What Does Watchdog Timer Mean?
A watchdog timer (WDT) is an embedded timing device that automatically prompts corrective action upon system malfunction detection. If software hangs or is lost, a WDT resets the system microcontroller via a 16-bit counter.
Computers lacking embedded WDTs often require installed WDT expansion cards.
A WDT is also known as a computer operating properly (COP) timer.
Techopedia Explains Watchdog Timer
A WDT enables embedded system self-reliance in two ways:
- Detects system glitches or errors, including programming errors, software hangs, code crashes or power surges.
- Resets operating systems and resumes normal program activity via the reset signal embedded in a CPU or specialized microcontroller chip.

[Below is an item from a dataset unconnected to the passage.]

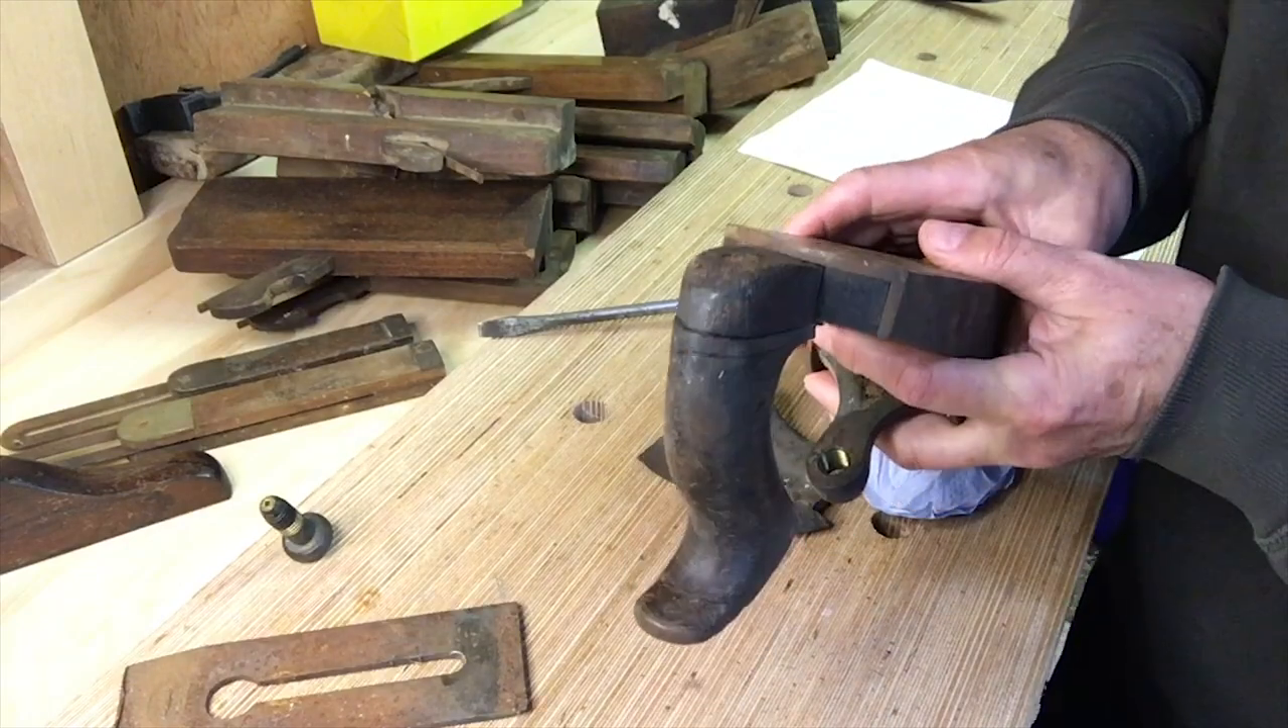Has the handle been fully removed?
No.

This reset process is also known as feeding the watchdog, kicking the dog, waking the watchdog or petting the dog.
One WDT may monitor another to ensure saved and completed data tasks within a designated period this cascading of WDT ensures that when a system failure is being monitored by a WDT, that the WDT itself does not hang too.
WDT provides additional features, as follows:
- Unreliable sandbox code may be tested by a highly complex WDT for system security.
- If a website does not load normally, a WDT automatically generates Web browser refresh functionality.
WDTs can exist in software, as a separate hardware microprocessor, or as a microcontrolled subprocessor within a CPU or other parts of the chipset.